Maar goed, momenteel doe ik dus bar weinig aan mijn grote hobby. Hoe hoger het water, hoe minder plek er is om iets te vinden. Ik ga niet meer, want er valt bijna niks te halen. Terwijl ik vorig jaar rond deze tijd wel drie of vier keer per week aan het water te vinden was. Ik werkte toen aan een expositie die er in september dat jaar aan zou komen. Deze expo ging vooral over het zoeken en vinden als rouwverwerking. En hoewel die behoefte niet meer zo groot is, drie jaar na zijn overlijden, mis ik het wel. Ik mis een manier om dichter bij hem te komen. Dat is soms nodig. Want soms is er zoveel gaande in mijn leven, leuk of helemaal niet leuk, waardoor hij op de achtergrond raakt. Dan is er geen directe aanleiding om aan hem te denken, of ruimte om er stil bij te staan. Dat voelt niet goed.
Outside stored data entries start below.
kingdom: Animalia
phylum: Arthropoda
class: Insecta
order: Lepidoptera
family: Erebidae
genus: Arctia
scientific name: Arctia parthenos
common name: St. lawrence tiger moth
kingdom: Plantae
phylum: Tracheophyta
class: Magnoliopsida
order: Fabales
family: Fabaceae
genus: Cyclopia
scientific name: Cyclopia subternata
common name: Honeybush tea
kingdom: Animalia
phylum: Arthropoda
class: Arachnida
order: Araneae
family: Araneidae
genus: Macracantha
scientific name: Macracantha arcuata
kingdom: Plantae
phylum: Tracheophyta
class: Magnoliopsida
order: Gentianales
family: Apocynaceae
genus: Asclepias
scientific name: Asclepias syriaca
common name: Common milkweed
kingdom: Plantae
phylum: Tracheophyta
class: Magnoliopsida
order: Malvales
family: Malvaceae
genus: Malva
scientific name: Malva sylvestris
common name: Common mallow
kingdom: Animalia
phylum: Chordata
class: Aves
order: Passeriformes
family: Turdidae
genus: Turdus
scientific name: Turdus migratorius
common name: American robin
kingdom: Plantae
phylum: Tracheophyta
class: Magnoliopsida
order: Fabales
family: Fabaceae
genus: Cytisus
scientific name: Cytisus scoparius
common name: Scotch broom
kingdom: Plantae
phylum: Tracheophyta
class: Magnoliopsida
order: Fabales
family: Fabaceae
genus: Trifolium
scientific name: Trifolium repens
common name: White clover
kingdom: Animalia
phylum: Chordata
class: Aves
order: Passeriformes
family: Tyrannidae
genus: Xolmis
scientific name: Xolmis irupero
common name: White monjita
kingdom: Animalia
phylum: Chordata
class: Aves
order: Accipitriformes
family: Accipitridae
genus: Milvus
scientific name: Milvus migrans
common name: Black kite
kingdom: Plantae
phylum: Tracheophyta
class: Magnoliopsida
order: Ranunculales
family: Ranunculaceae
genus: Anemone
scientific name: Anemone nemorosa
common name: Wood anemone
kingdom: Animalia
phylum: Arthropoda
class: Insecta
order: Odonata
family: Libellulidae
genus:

Aan het water vind ik die ruimte wel. Ruimte, maar ook objecten. Oortjes van kopjes of kruiken doen me aan hem denken. Ik verzamel tanden van wezens die al veel langer, maar wel net zo dood zijn als hij. De verrassing van de vondst, de ontroering van iets vastpakken en bekijken waar eeuwen geleden vakmanschap in is gestoken: in die staat van verwondering en vertedering bestaat hij met mij.
Tijdens het beetje onderzoek wat ik deed voor deze blog raakte ik verzeild in een strandjut-website die onder andere telefoon-opladers aanbiedt met de tekst: ‘I’d rather be beachcombing.’ Eens. De nood is inmiddels bijna net zo hoog als het water.